Students have been told that their chosen accommodation will no longer be available, having been allocated to the growing numbers of illegal arrivals, whose needs take priority.
A particularly irritating spokesperson- or should that be wokesperson- one Chris Stark- has tecommended that our heating should be turned off in the evenings, as temperatures fall and people gather at home.
Mr Stark Raving Bonkers is on a 6 figure salary apparently; say no more.
Gatwick Airport falls into chaos, waiting lists are soaring, excess deaths are rising, yet we are being nudged into serfdom by means of demand management ,speech and thought control, while millions are splurged on the illegal arrivals who will continue to avail themselves of the costly welcome facilities.
Finally, the next jabberwocky will shortly be rolled out, as our ever reliable media whips up the necessary panic and compliance.
Of course I agree with everything you say. But having said that what is to be done about it?
Virtually all MPs are parasites, the bought robots of political parties. They have led us into hell for 30 years and they will take us into complete slavery.

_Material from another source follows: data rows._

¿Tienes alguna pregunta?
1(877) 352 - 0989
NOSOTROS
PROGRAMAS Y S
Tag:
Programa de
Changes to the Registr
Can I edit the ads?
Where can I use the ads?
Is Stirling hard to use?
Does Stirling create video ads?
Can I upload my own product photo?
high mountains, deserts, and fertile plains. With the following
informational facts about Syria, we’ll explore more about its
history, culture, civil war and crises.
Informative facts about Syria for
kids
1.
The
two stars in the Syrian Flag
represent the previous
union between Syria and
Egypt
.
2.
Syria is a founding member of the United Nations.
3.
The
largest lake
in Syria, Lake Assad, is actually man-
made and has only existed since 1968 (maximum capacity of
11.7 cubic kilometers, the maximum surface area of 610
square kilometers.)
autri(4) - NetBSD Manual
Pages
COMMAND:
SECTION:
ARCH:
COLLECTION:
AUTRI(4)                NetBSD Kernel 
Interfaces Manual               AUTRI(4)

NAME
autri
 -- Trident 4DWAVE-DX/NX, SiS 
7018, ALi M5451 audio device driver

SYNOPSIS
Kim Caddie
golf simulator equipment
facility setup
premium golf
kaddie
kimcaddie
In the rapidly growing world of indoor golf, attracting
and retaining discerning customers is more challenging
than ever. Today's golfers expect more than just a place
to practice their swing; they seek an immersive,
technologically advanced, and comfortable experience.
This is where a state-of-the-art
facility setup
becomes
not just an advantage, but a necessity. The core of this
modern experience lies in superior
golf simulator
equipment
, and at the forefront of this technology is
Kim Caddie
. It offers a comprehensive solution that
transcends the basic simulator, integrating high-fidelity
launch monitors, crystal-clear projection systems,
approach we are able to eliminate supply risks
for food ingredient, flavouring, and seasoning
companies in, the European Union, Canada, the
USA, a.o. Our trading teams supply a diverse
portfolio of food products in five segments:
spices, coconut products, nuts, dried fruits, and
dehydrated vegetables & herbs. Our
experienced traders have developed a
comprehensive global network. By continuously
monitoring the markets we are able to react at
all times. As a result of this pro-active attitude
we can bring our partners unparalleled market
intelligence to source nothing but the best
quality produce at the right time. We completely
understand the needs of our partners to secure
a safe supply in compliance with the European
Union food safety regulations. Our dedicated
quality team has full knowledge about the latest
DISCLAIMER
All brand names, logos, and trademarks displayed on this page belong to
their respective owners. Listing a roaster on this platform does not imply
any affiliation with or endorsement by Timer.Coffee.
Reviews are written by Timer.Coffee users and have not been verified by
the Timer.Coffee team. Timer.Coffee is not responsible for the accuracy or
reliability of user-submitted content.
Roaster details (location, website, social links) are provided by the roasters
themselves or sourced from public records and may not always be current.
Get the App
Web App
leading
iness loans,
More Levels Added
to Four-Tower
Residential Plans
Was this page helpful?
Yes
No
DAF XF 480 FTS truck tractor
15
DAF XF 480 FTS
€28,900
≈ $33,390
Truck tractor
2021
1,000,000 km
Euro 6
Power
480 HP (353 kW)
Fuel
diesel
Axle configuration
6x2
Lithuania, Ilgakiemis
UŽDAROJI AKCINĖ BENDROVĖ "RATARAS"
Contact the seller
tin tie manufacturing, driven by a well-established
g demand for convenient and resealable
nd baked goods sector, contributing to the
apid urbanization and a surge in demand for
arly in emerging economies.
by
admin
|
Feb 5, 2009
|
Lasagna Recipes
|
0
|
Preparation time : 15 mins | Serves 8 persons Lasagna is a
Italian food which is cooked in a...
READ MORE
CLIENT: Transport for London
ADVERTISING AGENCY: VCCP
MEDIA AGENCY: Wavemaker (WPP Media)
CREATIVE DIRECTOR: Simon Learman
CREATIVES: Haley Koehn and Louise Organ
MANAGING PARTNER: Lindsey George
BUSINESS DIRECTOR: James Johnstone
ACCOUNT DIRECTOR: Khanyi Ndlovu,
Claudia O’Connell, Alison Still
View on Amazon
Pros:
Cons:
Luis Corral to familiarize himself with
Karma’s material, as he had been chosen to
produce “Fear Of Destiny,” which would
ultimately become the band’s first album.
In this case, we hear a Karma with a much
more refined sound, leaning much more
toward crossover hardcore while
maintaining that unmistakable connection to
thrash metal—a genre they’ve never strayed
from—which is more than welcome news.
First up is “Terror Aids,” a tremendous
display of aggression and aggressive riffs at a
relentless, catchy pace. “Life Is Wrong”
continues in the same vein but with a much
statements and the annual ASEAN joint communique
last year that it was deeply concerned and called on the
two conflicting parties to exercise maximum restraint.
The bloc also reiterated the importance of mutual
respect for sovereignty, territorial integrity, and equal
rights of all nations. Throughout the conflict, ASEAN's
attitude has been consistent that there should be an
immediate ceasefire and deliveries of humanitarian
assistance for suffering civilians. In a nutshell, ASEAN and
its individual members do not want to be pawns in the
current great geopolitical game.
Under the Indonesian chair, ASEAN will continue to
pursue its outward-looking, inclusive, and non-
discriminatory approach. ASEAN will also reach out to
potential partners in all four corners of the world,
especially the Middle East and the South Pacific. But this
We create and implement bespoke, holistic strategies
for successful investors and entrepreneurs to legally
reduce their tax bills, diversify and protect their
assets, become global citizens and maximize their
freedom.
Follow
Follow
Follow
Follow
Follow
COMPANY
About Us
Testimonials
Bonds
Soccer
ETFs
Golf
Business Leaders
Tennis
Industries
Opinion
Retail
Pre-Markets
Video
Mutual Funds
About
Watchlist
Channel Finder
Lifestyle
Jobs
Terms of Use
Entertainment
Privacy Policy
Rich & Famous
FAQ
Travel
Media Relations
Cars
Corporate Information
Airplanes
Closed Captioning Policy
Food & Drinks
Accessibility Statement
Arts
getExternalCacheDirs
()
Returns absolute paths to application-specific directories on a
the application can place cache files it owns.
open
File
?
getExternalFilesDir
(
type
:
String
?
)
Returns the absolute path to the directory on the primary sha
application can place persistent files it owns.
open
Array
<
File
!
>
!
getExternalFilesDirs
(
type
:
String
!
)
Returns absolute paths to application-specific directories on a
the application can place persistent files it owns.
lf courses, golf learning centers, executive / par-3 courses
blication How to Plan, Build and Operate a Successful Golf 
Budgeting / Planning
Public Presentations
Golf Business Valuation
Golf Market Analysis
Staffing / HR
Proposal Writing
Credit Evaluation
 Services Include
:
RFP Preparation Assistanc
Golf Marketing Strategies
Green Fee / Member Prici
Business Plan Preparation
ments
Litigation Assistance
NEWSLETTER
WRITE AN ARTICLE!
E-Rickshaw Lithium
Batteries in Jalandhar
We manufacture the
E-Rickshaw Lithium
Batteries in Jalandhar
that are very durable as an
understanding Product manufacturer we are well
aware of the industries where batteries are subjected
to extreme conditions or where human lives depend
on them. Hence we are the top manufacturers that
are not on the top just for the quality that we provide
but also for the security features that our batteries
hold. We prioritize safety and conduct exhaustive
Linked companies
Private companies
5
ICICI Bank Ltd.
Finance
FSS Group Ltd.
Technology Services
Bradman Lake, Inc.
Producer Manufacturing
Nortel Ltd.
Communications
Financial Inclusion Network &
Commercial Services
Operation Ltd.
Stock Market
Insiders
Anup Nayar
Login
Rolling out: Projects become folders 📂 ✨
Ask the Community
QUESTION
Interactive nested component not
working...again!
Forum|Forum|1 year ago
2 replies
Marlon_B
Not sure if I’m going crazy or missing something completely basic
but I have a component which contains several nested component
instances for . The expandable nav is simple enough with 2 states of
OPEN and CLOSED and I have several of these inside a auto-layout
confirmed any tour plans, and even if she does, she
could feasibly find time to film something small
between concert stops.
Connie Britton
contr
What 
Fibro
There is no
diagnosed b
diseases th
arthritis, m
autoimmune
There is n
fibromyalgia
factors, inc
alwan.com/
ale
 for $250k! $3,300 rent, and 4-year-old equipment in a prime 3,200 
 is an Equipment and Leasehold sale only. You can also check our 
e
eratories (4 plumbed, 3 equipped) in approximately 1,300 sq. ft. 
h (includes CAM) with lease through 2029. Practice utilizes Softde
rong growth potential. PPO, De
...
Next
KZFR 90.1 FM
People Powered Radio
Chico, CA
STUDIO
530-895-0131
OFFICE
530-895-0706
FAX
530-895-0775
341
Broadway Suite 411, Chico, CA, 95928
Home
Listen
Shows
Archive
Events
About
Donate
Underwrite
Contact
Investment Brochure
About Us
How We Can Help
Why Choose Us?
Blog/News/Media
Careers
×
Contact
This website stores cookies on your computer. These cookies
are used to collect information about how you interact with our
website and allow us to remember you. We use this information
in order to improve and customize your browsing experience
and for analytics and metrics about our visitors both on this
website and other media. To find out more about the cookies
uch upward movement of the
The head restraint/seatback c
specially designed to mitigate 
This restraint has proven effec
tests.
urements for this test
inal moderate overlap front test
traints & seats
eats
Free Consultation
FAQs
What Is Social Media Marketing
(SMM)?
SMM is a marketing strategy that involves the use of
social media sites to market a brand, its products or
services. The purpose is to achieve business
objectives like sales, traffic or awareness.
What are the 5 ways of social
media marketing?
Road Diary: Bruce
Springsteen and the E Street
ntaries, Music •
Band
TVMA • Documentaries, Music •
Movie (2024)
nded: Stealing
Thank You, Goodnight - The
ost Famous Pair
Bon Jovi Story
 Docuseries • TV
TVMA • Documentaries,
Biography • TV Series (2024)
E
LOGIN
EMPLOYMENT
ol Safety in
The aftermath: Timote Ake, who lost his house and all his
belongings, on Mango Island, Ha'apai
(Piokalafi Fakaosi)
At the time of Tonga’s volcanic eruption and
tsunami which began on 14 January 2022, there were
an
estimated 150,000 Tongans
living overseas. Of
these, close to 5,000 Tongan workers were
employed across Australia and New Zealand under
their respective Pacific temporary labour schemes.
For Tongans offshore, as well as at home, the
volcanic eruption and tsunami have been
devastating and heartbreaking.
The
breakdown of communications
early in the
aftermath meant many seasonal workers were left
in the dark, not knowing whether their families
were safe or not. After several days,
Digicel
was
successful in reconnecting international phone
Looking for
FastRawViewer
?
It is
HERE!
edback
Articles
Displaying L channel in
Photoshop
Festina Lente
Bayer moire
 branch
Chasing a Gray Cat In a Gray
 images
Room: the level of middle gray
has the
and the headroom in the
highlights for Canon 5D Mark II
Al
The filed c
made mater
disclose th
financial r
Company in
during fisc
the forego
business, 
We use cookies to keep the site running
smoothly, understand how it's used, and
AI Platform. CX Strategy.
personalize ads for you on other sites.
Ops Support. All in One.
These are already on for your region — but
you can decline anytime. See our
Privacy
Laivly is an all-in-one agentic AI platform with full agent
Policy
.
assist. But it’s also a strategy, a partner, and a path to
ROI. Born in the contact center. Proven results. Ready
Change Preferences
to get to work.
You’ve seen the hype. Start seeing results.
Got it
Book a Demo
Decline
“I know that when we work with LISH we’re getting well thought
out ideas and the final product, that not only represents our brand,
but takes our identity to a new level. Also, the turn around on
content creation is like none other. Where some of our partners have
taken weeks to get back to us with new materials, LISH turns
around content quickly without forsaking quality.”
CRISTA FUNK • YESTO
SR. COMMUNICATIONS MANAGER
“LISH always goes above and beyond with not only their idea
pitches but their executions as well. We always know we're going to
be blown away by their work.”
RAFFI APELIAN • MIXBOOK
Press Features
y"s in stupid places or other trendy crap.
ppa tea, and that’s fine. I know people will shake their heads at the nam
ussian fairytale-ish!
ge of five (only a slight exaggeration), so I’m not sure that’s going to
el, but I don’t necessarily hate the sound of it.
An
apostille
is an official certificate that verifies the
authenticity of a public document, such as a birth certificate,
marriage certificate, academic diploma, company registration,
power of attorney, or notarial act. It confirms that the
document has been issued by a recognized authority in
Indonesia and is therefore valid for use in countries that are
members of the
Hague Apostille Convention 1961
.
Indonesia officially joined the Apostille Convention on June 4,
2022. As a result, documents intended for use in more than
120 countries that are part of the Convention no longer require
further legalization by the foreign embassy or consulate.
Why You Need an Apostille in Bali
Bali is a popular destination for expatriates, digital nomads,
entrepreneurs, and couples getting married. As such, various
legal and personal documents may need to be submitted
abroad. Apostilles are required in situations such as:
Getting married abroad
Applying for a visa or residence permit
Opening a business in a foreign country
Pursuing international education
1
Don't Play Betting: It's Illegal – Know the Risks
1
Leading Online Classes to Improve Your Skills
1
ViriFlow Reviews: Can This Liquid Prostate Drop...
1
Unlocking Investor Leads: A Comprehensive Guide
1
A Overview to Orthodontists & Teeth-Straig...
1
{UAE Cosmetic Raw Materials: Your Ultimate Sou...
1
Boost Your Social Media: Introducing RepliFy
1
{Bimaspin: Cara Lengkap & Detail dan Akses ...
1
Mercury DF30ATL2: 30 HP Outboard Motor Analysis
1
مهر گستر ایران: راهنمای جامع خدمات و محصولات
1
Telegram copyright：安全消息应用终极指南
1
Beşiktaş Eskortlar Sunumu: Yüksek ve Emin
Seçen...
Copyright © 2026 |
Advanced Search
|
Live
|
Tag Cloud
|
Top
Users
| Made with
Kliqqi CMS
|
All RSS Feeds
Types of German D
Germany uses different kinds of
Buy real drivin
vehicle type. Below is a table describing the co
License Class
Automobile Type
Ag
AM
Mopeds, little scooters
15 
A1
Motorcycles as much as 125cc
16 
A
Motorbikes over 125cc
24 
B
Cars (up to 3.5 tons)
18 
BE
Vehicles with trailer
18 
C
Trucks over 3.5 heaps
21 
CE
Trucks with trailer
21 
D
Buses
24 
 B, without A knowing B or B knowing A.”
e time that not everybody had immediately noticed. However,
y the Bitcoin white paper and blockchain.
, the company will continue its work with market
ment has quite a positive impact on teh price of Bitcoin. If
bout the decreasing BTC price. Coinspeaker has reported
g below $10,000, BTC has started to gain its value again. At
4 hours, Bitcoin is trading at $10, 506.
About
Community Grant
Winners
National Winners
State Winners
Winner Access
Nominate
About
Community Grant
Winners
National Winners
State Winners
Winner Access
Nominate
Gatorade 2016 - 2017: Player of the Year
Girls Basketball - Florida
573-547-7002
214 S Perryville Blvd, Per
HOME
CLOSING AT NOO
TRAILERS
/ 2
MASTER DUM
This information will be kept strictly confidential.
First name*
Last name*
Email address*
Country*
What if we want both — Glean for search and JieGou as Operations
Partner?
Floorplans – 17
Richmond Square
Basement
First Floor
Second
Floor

The only way forward is complete reform of the Parliamentary system with the abolition of political parties. Every MP should be independent and CONTRACTUALLY bound to their constituents to fulfil their electoral promises.
https://TheCounterRevolution.org.uk/wp-content/uploads/TCR/Counter-Revolution.pdf Pages 927 to 939.
Such a reform can only be brought about by mass civil disobedience (Gandhi and MLK jr) - otherwise reform is quite impossible.